Se resistió débilmente cuando quisieron llevarlo en pasacalle para que fuera visto por todos los vecinos. Al fin lograron arrastrarlo y un grupo alegre y bullanguero se formó en torno suyo para ir de casa en casa jugando, como en los buenos tiempos del carnaval perdido, a las adivinanzas. Todas las mujeres estaban de acuerdo: Era una lástima que no hubiera nacido niña. Los hombres callaban.

Acabada la diversión, de regreso al calor confortable del cuarto, las alegres mujeres volvieron a sus conversaciones circulares, de terminar y volver a empezar, con un parloteo interminable, inútil como sus vidas. Silenciosamente, el pequeño Eduardo salió de la sala, aún con sus ropas de niña y sus coloretes. Cuando advertí la ausencia de mi primo fui en su busca, quería consolarle de algún modo, jugar con él para que olvidara las vergonzosas escenas. Lo encontré en el oscuro dormitorio de la abuela. Se había despojado de los vestidos y contemplaba la blancura de marfil de su cuerpo en el gran espejo del armario ropero.

Yo lo miraba con un cierto temblor en las rodillas, como quien descubre un tesoro prohibido, hasta que él pareció adivinar mi presencia. Volvió el rostro hacia mí. Quise hablarle pero una sola palabra que brotó de sus labios mojados por las lágrimas, detuvo mi gesto cariñoso.

  • ¡Vete!

Mi voz quedó ahogada en la garganta por el odio, la angustia, la tristeza que aquella sola palabra expresaba.

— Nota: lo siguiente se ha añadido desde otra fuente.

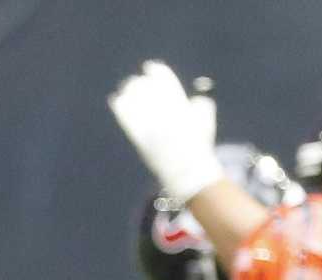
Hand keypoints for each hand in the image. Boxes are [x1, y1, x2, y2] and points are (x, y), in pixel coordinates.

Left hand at [107, 61, 221, 207]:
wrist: (185, 170)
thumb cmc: (198, 147)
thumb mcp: (206, 121)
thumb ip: (200, 106)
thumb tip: (194, 102)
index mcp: (178, 103)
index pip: (163, 79)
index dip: (155, 70)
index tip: (150, 67)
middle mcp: (162, 110)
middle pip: (146, 87)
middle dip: (140, 83)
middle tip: (136, 82)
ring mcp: (149, 123)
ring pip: (134, 100)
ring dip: (129, 91)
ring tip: (127, 89)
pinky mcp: (138, 136)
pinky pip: (125, 117)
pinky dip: (120, 107)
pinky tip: (116, 100)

Regresé al cuarto de las comadres.

De nuevo en la mecedora, me entretuve contando las flores bordadas en las cortinas de mallas que colgaban a ambos lados de la ventana.

Súbitamente, un largo gemido, como de un gran animal herido, heló en el aire las palabras risueñas. Con caída de sillas, el terror en los ojos, empujándose unas a otras, las mujeres corrieron al dormitorio de la abuela. Yo, escurriéndome entre las piernas, había llegado el primero.

En la penumbra, como una rosa blanca que empezara a enrojecer, el cuerpo desnudo del pequeño Eduardo yacía sobre el suelo junto a unas tijeras. Mi tía, repentinamente humanizada, se precipitó sobre el niño y lo levantó hasta su regazo. Atronaban la casa los gritos de las mujeres.

La sangre resbalaba por los muslos como la salvia por el tallo de una flor cortada. Eduardo volvía el rostro más pálido que nunca hacia la cara trémula de su madre. En la mano convulsa apretaba aún el pequeño fruto cercenado de su vientre.